Stored items:
☆ ☆ ☆ ☆
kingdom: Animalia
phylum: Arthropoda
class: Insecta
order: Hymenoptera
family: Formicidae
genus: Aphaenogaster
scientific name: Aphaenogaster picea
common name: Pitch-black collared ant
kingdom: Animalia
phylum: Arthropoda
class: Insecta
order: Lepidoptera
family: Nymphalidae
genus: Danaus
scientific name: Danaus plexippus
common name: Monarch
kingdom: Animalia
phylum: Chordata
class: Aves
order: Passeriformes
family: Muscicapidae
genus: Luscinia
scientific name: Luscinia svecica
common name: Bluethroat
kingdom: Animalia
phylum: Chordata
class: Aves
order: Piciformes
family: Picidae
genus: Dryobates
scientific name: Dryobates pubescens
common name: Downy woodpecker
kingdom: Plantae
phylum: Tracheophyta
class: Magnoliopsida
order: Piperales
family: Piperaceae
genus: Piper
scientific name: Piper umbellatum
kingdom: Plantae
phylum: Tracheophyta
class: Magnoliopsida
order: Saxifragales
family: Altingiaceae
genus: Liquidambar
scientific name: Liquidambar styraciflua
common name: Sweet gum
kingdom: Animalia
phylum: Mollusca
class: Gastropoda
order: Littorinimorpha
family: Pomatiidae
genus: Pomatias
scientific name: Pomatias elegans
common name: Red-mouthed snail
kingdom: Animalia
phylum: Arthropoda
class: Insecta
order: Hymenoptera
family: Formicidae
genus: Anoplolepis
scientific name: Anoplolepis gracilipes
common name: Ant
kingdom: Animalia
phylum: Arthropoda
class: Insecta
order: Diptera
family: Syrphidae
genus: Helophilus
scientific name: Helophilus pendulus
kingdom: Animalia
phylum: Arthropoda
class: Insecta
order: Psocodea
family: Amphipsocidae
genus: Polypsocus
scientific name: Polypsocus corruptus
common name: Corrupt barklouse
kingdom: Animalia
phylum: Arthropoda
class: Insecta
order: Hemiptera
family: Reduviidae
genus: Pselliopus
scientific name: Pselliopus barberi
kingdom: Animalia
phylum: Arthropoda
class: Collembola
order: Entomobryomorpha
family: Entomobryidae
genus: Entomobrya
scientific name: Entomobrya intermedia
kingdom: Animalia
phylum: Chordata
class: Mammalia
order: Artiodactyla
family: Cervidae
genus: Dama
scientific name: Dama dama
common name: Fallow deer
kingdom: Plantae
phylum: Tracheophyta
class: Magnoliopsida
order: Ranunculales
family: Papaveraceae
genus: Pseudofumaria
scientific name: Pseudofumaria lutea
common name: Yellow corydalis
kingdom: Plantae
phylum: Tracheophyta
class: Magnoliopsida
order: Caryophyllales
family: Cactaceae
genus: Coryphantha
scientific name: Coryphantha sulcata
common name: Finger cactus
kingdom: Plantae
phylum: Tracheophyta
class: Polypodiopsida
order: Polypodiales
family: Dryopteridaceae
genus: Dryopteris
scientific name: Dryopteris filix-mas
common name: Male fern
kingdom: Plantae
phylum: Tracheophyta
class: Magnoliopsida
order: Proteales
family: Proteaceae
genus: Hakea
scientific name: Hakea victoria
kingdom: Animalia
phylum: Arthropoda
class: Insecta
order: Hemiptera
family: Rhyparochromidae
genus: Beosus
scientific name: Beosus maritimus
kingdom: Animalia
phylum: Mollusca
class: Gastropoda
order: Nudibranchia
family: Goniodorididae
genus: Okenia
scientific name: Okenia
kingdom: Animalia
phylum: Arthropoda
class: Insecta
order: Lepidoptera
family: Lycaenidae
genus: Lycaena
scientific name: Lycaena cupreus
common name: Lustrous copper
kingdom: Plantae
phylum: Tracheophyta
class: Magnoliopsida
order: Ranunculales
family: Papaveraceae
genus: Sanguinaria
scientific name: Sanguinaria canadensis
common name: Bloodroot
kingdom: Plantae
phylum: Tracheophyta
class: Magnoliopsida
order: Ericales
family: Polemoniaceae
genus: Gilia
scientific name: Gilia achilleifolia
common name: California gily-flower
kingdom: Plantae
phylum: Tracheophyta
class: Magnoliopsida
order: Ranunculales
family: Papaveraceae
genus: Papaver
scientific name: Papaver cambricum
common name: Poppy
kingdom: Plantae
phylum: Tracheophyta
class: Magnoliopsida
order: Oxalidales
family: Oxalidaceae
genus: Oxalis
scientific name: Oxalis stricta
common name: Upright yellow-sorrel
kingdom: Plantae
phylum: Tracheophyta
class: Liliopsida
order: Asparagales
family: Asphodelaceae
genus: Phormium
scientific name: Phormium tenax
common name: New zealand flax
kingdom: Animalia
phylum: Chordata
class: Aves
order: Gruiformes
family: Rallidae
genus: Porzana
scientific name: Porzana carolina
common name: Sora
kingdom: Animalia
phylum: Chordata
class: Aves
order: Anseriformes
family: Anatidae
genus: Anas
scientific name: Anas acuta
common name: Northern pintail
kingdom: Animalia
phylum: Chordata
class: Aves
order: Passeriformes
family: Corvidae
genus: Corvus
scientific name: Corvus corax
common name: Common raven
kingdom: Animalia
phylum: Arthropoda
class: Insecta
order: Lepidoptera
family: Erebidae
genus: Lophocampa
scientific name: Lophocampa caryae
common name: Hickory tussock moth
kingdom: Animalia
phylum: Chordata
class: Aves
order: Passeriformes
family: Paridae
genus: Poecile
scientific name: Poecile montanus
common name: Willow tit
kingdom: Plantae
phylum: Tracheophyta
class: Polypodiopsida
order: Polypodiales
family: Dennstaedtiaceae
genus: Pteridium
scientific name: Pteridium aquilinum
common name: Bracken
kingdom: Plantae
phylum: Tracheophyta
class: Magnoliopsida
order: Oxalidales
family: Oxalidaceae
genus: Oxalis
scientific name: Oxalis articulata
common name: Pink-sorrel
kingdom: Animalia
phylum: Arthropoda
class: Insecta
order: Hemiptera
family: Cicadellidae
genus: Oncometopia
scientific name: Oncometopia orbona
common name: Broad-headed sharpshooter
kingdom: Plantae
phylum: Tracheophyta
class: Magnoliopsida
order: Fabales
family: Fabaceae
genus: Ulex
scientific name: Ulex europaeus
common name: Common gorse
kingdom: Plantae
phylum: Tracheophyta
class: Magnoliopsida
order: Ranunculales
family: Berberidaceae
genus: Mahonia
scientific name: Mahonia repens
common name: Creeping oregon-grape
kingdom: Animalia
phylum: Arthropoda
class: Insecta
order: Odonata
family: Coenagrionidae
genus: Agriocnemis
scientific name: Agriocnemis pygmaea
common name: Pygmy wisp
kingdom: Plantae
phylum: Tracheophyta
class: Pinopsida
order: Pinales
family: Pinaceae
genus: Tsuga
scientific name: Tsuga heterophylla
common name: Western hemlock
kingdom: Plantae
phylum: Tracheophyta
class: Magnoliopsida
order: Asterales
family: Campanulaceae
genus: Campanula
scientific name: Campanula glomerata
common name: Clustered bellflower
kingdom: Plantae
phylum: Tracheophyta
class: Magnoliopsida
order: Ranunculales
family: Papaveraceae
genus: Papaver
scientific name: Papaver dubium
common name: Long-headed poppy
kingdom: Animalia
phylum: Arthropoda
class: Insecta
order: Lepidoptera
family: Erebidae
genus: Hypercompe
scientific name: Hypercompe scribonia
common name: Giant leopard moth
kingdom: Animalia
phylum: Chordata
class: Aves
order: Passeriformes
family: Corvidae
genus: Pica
☆ ☆ ☆ ☆
-- TO BE DONE --
Rewrite everything from the start of the data down to the line containing "scientific name: Dryobates pubescens", replacing "phylum" with "division" and leaving all else as it is.

-- RESULT OF THE EXERCISE --
kingdom: Animalia
division: Arthropoda
class: Insecta
order: Hymenoptera
family: Formicidae
genus: Aphaenogaster
scientific name: Aphaenogaster picea
common name: Pitch-black collared ant
kingdom: Animalia
division: Arthropoda
class: Insecta
order: Lepidoptera
family: Nymphalidae
genus: Danaus
scientific name: Danaus plexippus
common name: Monarch
kingdom: Animalia
division: Chordata
class: Aves
order: Passeriformes
family: Muscicapidae
genus: Luscinia
scientific name: Luscinia svecica
common name: Bluethroat
kingdom: Animalia
division: Chordata
class: Aves
order: Piciformes
family: Picidae
genus: Dryobates
scientific name: Dryobates pubescens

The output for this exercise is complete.